Tuesday 24 January 2012

The Hole

Unfortunately I was unable to attend my final creative writing session last week and consequently I did not 'read out' my homework. The brief was: a hole appears in your living room wall. I have decided to share my efforts below...I would love to know what you think.
H-J

To begin with there was only a mark, a small insignificant smudge that my mother blamed me for. She scrubbed and rubbed at the freshly applied ‘mostly mocha’ emulsion and cursed under her breath. She lustily administered a plethora of cleaning fluid cocktails but nothing could shift it. Eventually she hung a mirror over it in disgust and forgot about it.
But I didn’t forget. Every few days, when she was either down the shops or playing bingo, I would take the mirror down and examine the mark. Very gradually, almost imperceptibly it grew, stretched and eventually gaped.
The resultant hole measured approximately fifty by fifty centimetres and offered an uninterrupted view into our neighbour’s front room.
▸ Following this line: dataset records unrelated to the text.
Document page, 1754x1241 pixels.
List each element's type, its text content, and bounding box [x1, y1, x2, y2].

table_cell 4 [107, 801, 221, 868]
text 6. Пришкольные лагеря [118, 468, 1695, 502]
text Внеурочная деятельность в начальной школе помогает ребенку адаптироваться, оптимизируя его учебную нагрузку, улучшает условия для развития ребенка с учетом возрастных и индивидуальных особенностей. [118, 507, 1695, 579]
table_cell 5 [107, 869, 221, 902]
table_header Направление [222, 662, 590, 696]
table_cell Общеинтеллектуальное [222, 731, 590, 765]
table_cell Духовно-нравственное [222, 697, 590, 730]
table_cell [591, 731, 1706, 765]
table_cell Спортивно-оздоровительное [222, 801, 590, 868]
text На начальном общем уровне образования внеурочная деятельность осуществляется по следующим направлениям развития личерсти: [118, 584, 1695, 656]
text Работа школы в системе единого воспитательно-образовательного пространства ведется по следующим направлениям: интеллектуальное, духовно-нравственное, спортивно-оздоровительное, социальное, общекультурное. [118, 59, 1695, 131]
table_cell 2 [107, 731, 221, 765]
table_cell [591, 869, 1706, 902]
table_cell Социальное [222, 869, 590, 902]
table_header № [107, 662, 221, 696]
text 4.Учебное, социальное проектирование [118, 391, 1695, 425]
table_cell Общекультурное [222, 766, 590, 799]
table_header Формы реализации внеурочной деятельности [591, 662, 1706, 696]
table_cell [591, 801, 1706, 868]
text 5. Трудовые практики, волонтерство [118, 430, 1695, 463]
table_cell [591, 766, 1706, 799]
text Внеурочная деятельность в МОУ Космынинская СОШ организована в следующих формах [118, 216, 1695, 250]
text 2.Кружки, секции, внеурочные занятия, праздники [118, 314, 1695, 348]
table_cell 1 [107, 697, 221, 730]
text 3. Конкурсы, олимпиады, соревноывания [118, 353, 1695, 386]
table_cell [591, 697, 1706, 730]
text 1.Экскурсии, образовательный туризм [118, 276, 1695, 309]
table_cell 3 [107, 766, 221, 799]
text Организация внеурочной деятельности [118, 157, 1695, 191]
Initially I panicked, thought it was a structural fault and feared the wall would collapse. I shouted through the hole to warn them but no-one responded. I watched on in amazement as they went about their business in complete oblivion of the screaming boy from next door.
I scratched my head, clapped my hands and thanked my lucky stars. Fate had offered me this window into the world next door and I had no intention of wasting it. You see, we didn’t just have any old neighbour. Oh no! We had my recently divorced demonic headmaster living next to us. The mileage I was going to get out of this was, well, immeasurable.
I greedily imagined my elevated status as my classmates would crowd around the hole and watch old potty Potter picking his nose, scratching his bollocks and farting; completely unaware that his most hated subjects were laughing at him only inches from where he sat.
But, in the end, it didn’t work out like that. Old potty Potter didn’t pick his nose or scratch anything. Night after night he came home late and alone, microwaved his dinner, sighed and sat himself in front of the television. Sometimes he looked at photographs of his children and his wife and cried.
I felt my hatred of him steadily turn to pity and I knew I could not betray him. Amazingly I found myself thinking that perhaps it wouldn’t be so difficult to be kinder to him and do what he asked rather than swear, abuse or ignore. I hung the mirror back on the wall and like my mother, tried to forget about the hole.

2 comments:

  1. I really enjoyed it! Did you have a word limit? It works perfectly as a piece of flash fiction - pretty much an entire story in very words. Told very vividly, well done!

    ReplyDelete
  2. Ooo! Thank you! So pleased you enjoyed it. No, there was no word limit but I wanted to keep it as succinct as possible. It was a challenging but enjoyable brief. Surprisingly (according to a friend who was able to attend the session),only one person went off on a flight of a fancy Lewis Carroll style, everyone else was peering into their neighbour's lives!